Un ulteriore argomento si appoggia sul fatto che le società post-moderne tendano ad essere sempre più slegate dal ciclo giorno-notte per quanto attiene il fabbisogno energetico. Ciò annullerebbe ogni potenziale beneficio apportato da un’ora aggiuntiva di luce. 

Nel contempo, l’ora legale implicherebbe anche uno sforzo di adeguamento della strumentazione tecnologica, oltre che una sfida per il settore agricolo. Il funzionamento di quest’ultimo non è legato all’orologio ma piuttosto al ciclo giornaliero del sole. In altre parole, stando ai sostenitori di tale mozione (che trovano comunque un diffuso sostegno nella società civile), anche nella tarda primavera o nell’estate avanzata si dovrebbe mantenere l’ora solare, evitando di spostare avanti di un’ora le lancette dell’orologio. 

Al contrario, i supporter dell’ora legale vedono proprio nel maggiore numero di ore di luce un impatto non trascurabile in termini di rialzo dei consumi: essi rappresentano la voce più importante del PIL e, nel caso di quelli personali americani, ne raggiungono quasi il 70%. Senza contare i benefici per la salute dati dalla maggiore esposizione alla luce naturale. Per i favorevoli, il fatto che l’ora legale permetta un minore uso di luce artificiale farebbe registrare un decremento di incidenti e furti serali rispetto ai periodi più bui dell’anno. 

È comunque banale focalizzarsi – come avviene spesso – sul fatto che «si dorma un’ora in meno», dimenticando che ciò vale per una sola notte. Ora, se è difficile formulare considerazioni fondate su aspetti psicofisici, è indiscutibile che il mantenimento dell’ora legale permetta di sfruttare le miti ore serali tipiche del periodo estivo. L’impatto economico sarebbe immediato e «trainerebbe» la spesa stagionale, oltre a costituire un investimento in salute individuale grazie alla maggiore permanenza all’aria aperta delle persone. Al contrario, pare poco rilevante disporre di un’ora di luce in più al mattino, quando non si può fare a meno della luce artificiale ma ci si trova diretti al lavoro, quanto piuttosto alla sera, sul tragitto di ritorno. 

Se può essere rispondente al vero l’affermazione che oggi il fabbisogno energetico non dipende necessariamente dalla collocazione delle ore di luce quanto dall’abuso di elettricità (basta calcolare quanta ne viene usata anche solo per i condizionatori d’aria, in occasione di ogni minimo sbalzo di temperatura), è del resto inconfutabile notare come un giusto grado di luce naturale stimoli soddisfazione e motivazione individuale.
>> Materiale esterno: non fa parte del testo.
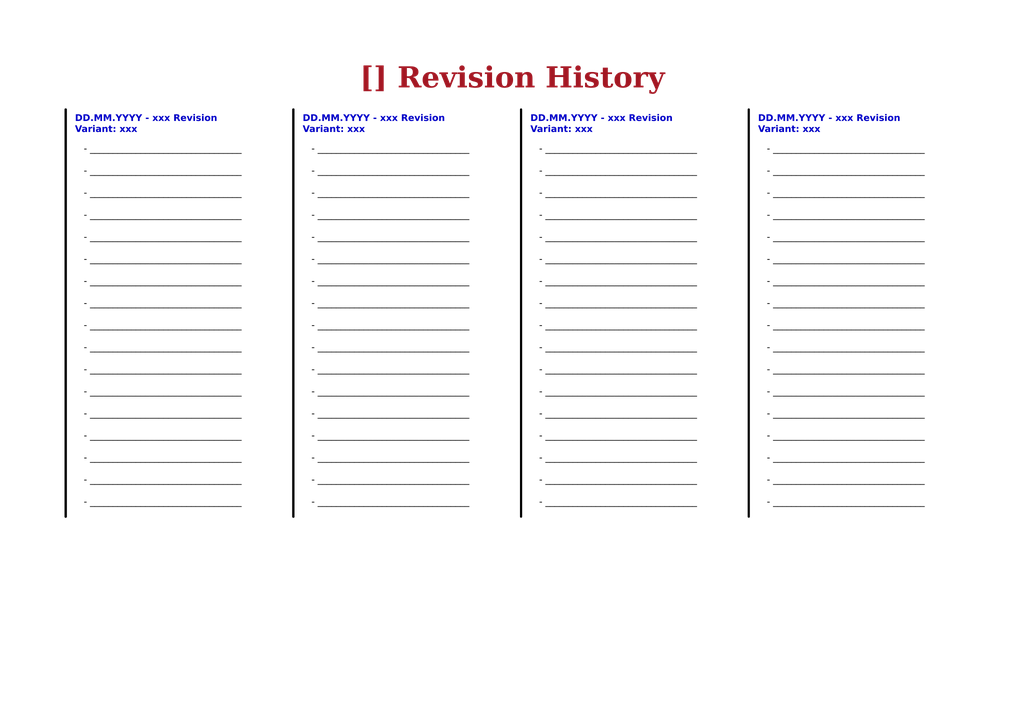
<source format=kicad_sch>
(kicad_sch
	(version 20250114)
	(generator "eeschema")
	(generator_version "9.0")
	(uuid "ea8c4f5e-7a49-4faf-a994-dbc85ed86b0a")
	(paper "A4")
	(title_block
		(title "Revision History")
		(date "2025-09-09")
		(rev "${REVISION}")
		(company "${COMPANY}")
	)
	(lib_symbols)
	(text_box "- _________________________________\n\n- _________________________________\n\n- _________________________________\n\n- _________________________________\n\n- _________________________________\n\n- _________________________________\n\n- _________________________________\n\n- _________________________________\n\n- _________________________________\n\n- _________________________________\n\n- _________________________________\n\n- _________________________________\n\n- _________________________________\n\n- _________________________________\n\n- _________________________________\n\n- _________________________________\n\n- _________________________________"
		(exclude_from_sim no)
		(at 220.98 40.64 0)
		(size 58.42 115.57)
		(margins 1.4287 1.4287 1.4287 1.4287)
		(stroke
			(width -0.0001)
			(type default)
		)
		(fill
			(type none)
		)
		(effects
			(font
				(face "Arial")
				(size 1.905 1.905)
				(color 0 0 0 1)
			)
			(justify left top)
		)
		(uuid "0c062e2b-2be1-4307-b752-045c211787f4")
	)
	(text_box "DD.MM.YYYY - xxx Revision\nVariant: xxx"
		(exclude_from_sim no)
		(at 86.36 31.75 0)
		(size 57.15 7.62)
		(margins 1.4287 1.4287 1.4287 1.4287)
		(stroke
			(width -0.0001)
			(type default)
		)
		(fill
			(type none)
		)
		(effects
			(font
				(face "Arial")
				(size 1.905 1.905)
				(thickness 0.254)
				(bold yes)
			)
			(justify left top)
		)
		(uuid "14f2d7b6-dcd6-4c43-91a3-c7a76690654c")
	)
	(text_box "[${#}] ${TITLE}"
		(exclude_from_sim no)
		(at 80.01 16.51 0)
		(size 137.16 12.7)
		(margins 4.4999 4.4999 4.4999 4.4999)
		(stroke
			(width -0.0001)
			(type default)
		)
		(fill
			(type none)
		)
		(effects
			(font
				(face "Times New Roman")
				(size 6 6)
				(thickness 1.2)
				(bold yes)
				(color 162 22 34 1)
			)
		)
		(uuid "20a0a094-ac98-46df-bdac-21d5721f7697")
	)
	(text_box "DD.MM.YYYY - xxx Revision\nVariant: xxx"
		(exclude_from_sim no)
		(at 152.4 31.75 0)
		(size 57.15 7.62)
		(margins 1.4287 1.4287 1.4287 1.4287)
		(stroke
			(width -0.0001)
			(type default)
		)
		(fill
			(type none)
		)
		(effects
			(font
				(face "Arial")
				(size 1.905 1.905)
				(thickness 0.254)
				(bold yes)
			)
			(justify left top)
		)
		(uuid "61447e65-3862-4ca7-a61e-5d8506cb38bb")
	)
	(text_box "- _________________________________\n\n- _________________________________\n\n- _________________________________\n\n- _________________________________\n\n- _________________________________\n\n- _________________________________\n\n- _________________________________\n\n- _________________________________\n\n- _________________________________\n\n- _________________________________\n\n- _________________________________\n\n- _________________________________\n\n- _________________________________\n\n- _________________________________\n\n- _________________________________\n\n- _________________________________\n\n- _________________________________"
		(exclude_from_sim no)
		(at 22.86 40.64 0)
		(size 58.42 115.57)
		(margins 1.4287 1.4287 1.4287 1.4287)
		(stroke
			(width -0.0001)
			(type default)
		)
		(fill
			(type none)
		)
		(effects
			(font
				(face "Arial")
				(size 1.905 1.905)
				(color 0 0 0 1)
			)
			(justify left top)
		)
		(uuid "7cea8527-91c8-47c3-a860-064e128bcffe")
	)
	(text_box "- _________________________________\n\n- _________________________________\n\n- _________________________________\n\n- _________________________________\n\n- _________________________________\n\n- _________________________________\n\n- _________________________________\n\n- _________________________________\n\n- _________________________________\n\n- _________________________________\n\n- _________________________________\n\n- _________________________________\n\n- _________________________________\n\n- _________________________________\n\n- _________________________________\n\n- _________________________________\n\n- _________________________________"
		(exclude_from_sim no)
		(at 154.94 40.64 0)
		(size 58.42 115.57)
		(margins 1.4287 1.4287 1.4287 1.4287)
		(stroke
			(width -0.0001)
			(type default)
		)
		(fill
			(type none)
		)
		(effects
			(font
				(face "Arial")
				(size 1.905 1.905)
				(color 0 0 0 1)
			)
			(justify left top)
		)
		(uuid "8ad0acb7-8a2e-40a2-87c7-888a93359ccd")
	)
	(text_box "DD.MM.YYYY - xxx Revision\nVariant: xxx"
		(exclude_from_sim no)
		(at 20.32 31.75 0)
		(size 57.15 7.62)
		(margins 1.4287 1.4287 1.4287 1.4287)
		(stroke
			(width -0.0001)
			(type default)
		)
		(fill
			(type none)
		)
		(effects
			(font
				(face "Arial")
				(size 1.905 1.905)
				(thickness 0.254)
				(bold yes)
			)
			(justify left top)
		)
		(uuid "922c5813-4880-4ddf-ba01-939f72022a9d")
	)
	(text_box "- _________________________________\n\n- _________________________________\n\n- _________________________________\n\n- _________________________________\n\n- _________________________________\n\n- _________________________________\n\n- _________________________________\n\n- _________________________________\n\n- _________________________________\n\n- _________________________________\n\n- _________________________________\n\n- _________________________________\n\n- _________________________________\n\n- _________________________________\n\n- _________________________________\n\n- _________________________________\n\n- _________________________________"
		(exclude_from_sim no)
		(at 88.9 40.64 0)
		(size 58.42 115.57)
		(margins 1.4287 1.4287 1.4287 1.4287)
		(stroke
			(width -0.0001)
			(type default)
		)
		(fill
			(type none)
		)
		(effects
			(font
				(face "Arial")
				(size 1.905 1.905)
				(color 0 0 0 1)
			)
			(justify left top)
		)
		(uuid "cd63b456-8f62-4290-9191-6ad427c40f65")
	)
	(text_box "DD.MM.YYYY - xxx Revision\nVariant: xxx"
		(exclude_from_sim no)
		(at 218.44 31.75 0)
		(size 57.15 7.62)
		(margins 1.4287 1.4287 1.4287 1.4287)
		(stroke
			(width -0.0001)
			(type default)
		)
		(fill
			(type none)
		)
		(effects
			(font
				(face "Arial")
				(size 1.905 1.905)
				(thickness 0.254)
				(bold yes)
			)
			(justify left top)
		)
		(uuid "f47af890-f55a-44bf-b54f-b7df3adde008")
	)
	(polyline
		(pts
			(xy 19.05 31.75) (xy 19.05 149.86)
		)
		(stroke
			(width 0.635)
			(type default)
			(color 0 0 0 1)
		)
		(uuid "4849fe72-6429-4f5b-a9e6-56656658a37b")
	)
	(polyline
		(pts
			(xy 85.09 31.75) (xy 85.09 149.86)
		)
		(stroke
			(width 0.635)
			(type default)
			(color 0 0 0 1)
		)
		(uuid "5f29c90a-4bd5-401c-a0f6-a99df09914f4")
	)
	(polyline
		(pts
			(xy 85.09 31.75) (xy 85.09 149.86)
		)
		(stroke
			(width 0.635)
			(type default)
			(color 0 0 0 1)
		)
		(uuid "74018a10-ab58-4dc2-b4e6-376117e1ffc0")
	)
	(polyline
		(pts
			(xy 151.13 31.75) (xy 151.13 149.86)
		)
		(stroke
			(width 0.635)
			(type default)
			(color 0 0 0 1)
		)
		(uuid "a6b610d4-f09b-4d6e-ac67-0bb3d0e09fbe")
	)
	(polyline
		(pts
			(xy 19.05 31.75) (xy 19.05 149.86)
		)
		(stroke
			(width 0.635)
			(type default)
			(color 0 0 0 1)
		)
		(uuid "b271ef24-6836-4d14-b8f8-8568bc734aca")
	)
	(polyline
		(pts
			(xy 217.17 31.75) (xy 217.17 149.86)
		)
		(stroke
			(width 0.635)
			(type default)
			(color 0 0 0 1)
		)
		(uuid "fe21cbb6-f53c-41a1-bc1c-520e82f71f78")
	)
)

</source>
Quella che nei mesi più bui dell’anno tende ad essere vissuta con minore intensità. A maggior ragione pare economicamente incomprensibile la ragione per cui il (pericoloso) gioco alla colpevolizzazione dell’ora legale, rea soltanto di essere stata decisa «per legge», trovi così largo sostegno. 

Gli effetti per il settore turistico, enogastronomico e di ristorazione, per i trasporti, oltre che per il consumo in generale, sarebbero forse di difficile prevedibilità. Si situerebbero, più probabilmente, al ribasso rispetto al trend finora registrato. Ma se il problema fosse davvero il cambio d’ora, non si vede perché non ci si possa accordare per un’ora legale valida per tutto l’anno, tanto più che il calendario stesso è frutto di una convenzione secolare e a suo modo arbitraria. Al periodo primaverile-estivo è associato un risveglio economico-sociale, di cui nell’era di ottimizzazione, efficientismo e riflessione critica sui meccanismi economici, non si può fare a meno. In altre parole, meglio evitare di modificare l’estate per come la si conosce.